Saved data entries
_ _ _ _ _ _ _
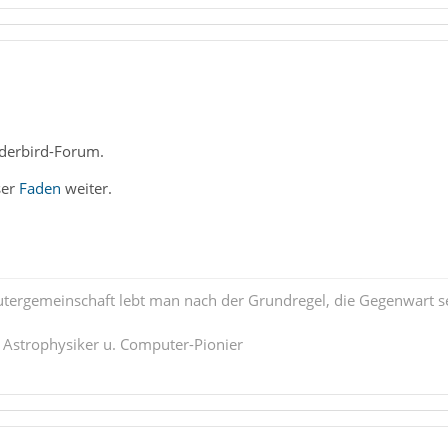
derbird-Forum.
eser
Faden
weiter.
tergemeinschaft lebt man nach der Grundregel, die Gegenwart se
. Astrophysiker u. Computer-Pionier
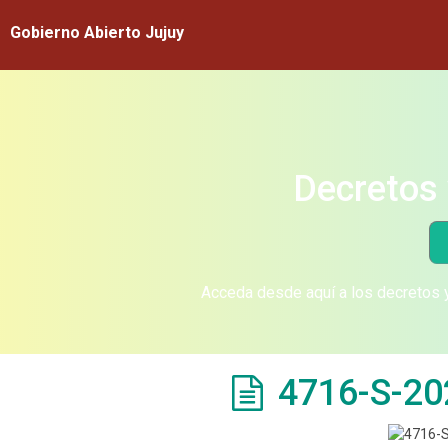
Gobierno Abierto Jujuy
Decretos 
Acceda desde aquí a los decretos y
4716-S-20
_ _ _ _ _ _ _
* Exercise aim
Skip the pictures, then write out every entry exactly.

* Exercise answer
derbird-Forum.
eser
Faden
weiter.
tergemeinschaft lebt man nach der Grundregel, die Gegenwart se
. Astrophysiker u. Computer-Pionier
Gobierno Abierto Jujuy
Decretos 
Acceda desde aquí a los decretos y
4716-S-20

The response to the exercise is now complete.